Hercule Poirot’s mustache has had many famous iterations over the years, from Albert Finney’s neat take on the ‘stache, to the much more whimsical and perfectly sculpted look of David Suchet. In two films, Kenneth Branagh’s look has been the most brash and masculine of the three, taking up much of his face. Now we know why, as Death on the Nile actually gives Branagh’s Poirot a mustache origin story.
In its opening scene, Death on the Nile strays furthest from Agatha Christie’s sources. We are taken as viewers to the trenches of World War I, where Hercule Poirot is a much younger man and, in fact, a much younger man without a mustache. He’s also deeply interested in the details, even at this point, and his success in simply paying attention helps his kind through No Man’s Land and mount a successful attack.
They claim victory on the other side and all seems well when Poirot’s captain (also mustachioed) doesn’t think before walking and accidentally hits a tripwire, resulting in his death. Poirot is nearby when this happens and the shrapnel from the explosion slices through his face. Later, we learn that Poirot is courting a woman, who visits him in the hospital but is in a bad mood. Shamelessly, she shares his love and cheers him up by telling him he’ll just have to grow his mustache and she loves him anyway! And that’s where the origin story begins, although there’s more to come in the story.
In Agatha Christie’s novels, Poirot is very picky about the state of his facial hair. At some point in his writings, we learn that he uses “curling tongs” to land the remarkable shape. At another time, it is hot and Hercule Poirot laments that his mustaches become “soft”. But there is evidence of a large mustache, especially in Murder on the Orient Expressin which he has trouble with the soup. It’s normal then that Murder on the Orient Express This is where a new generation of fans discovers Hercule Poirot and that heavy mustache.
This version of Poirot seems to have taken that note and run with it. This Hercule Poirot still has a memorable mustache, and maybe even a big one, but in Death in the Nile this Poirot is less vain of this mustache. He is there to conceal more than anything else.
Sure, this version of the famous Belgian sleuth might not be exactly the same as the other versions, but one thing Hercule Poirot is still is is a bachelor, and Death on the Nile don’t change those beats. As the twisted murder plot unfolds, we learn from Poirot that the love of his life, the woman who supported him after his face was ripped off, died trying to see him while he was still recovering in hospital over Christmas. Thereafter, Poirot did not return home to lead a quiet life as a farmer. He grew a mustache; he hid his scars; he became a great detective of some renown.
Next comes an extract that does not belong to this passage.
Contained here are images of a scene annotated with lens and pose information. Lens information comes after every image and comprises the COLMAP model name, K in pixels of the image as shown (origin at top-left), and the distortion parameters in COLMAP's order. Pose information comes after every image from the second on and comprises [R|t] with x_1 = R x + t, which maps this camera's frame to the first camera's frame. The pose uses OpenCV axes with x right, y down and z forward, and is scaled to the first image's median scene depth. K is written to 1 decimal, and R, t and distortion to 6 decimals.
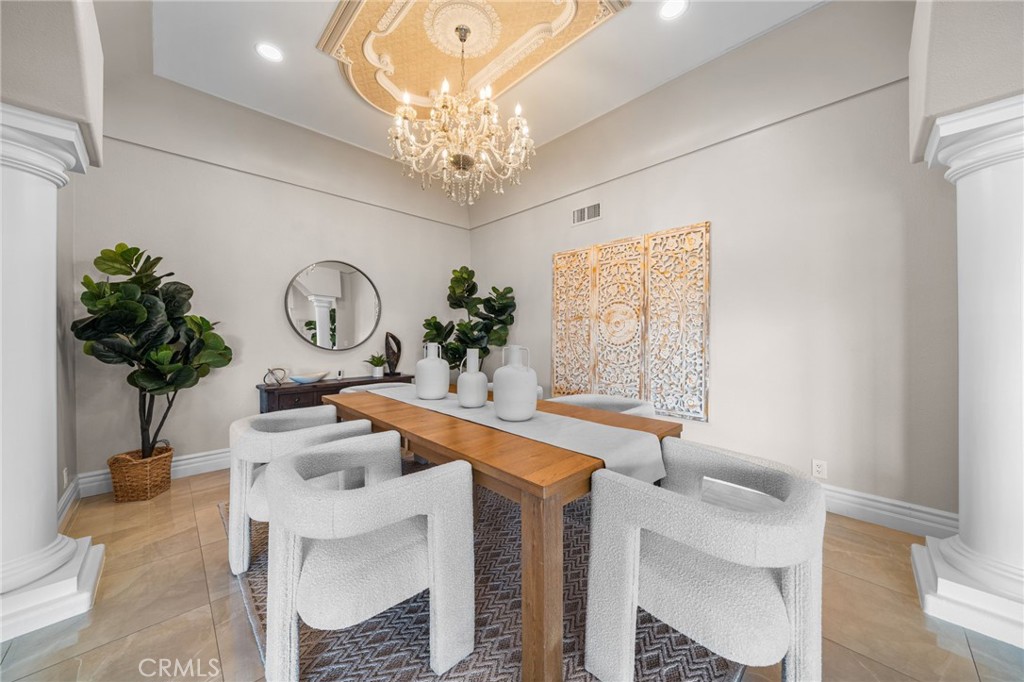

Lest you think Kenneth Branagh’s mustache is less ‘fussy’ than Suchet’s or even John Malkovich’s, who held the role for televisionthe director of Murder on the Orient Express and Death on the Nile said the Hercule Poirot’s facial hair takes a long time to be right.
While it may be bushier and bolder than what Agatha Christie considered in her own written works, I dare say what Kenneth Branagh has achieved in this addition to the original tale is emotionally satisfying. Also, it provides another interesting connection to the director’s career, in that he used black and white footage for the World War I scenes, a tact he also used in the beloved movie. rewards. Belfast which was released in 2021. (Our opinion of Belfast.) These additions are notable along with some of the other changes from the novel.
What Kenneth Branagh brought to life on the big screen is obviously not the version of Poirot that Agatha Christie wrote. There’s too much action Poirot is involved in and frankly, he doesn’t look like it. But I’m personally thrilled that the trailer and the movie bring something a little newer, a little more exciting, a little more emotionally resonant to the big screen. I’m not sure you can improve on the original, or even try, but I think there’s room to keep making these movies, and I’m glad they’re trying something new.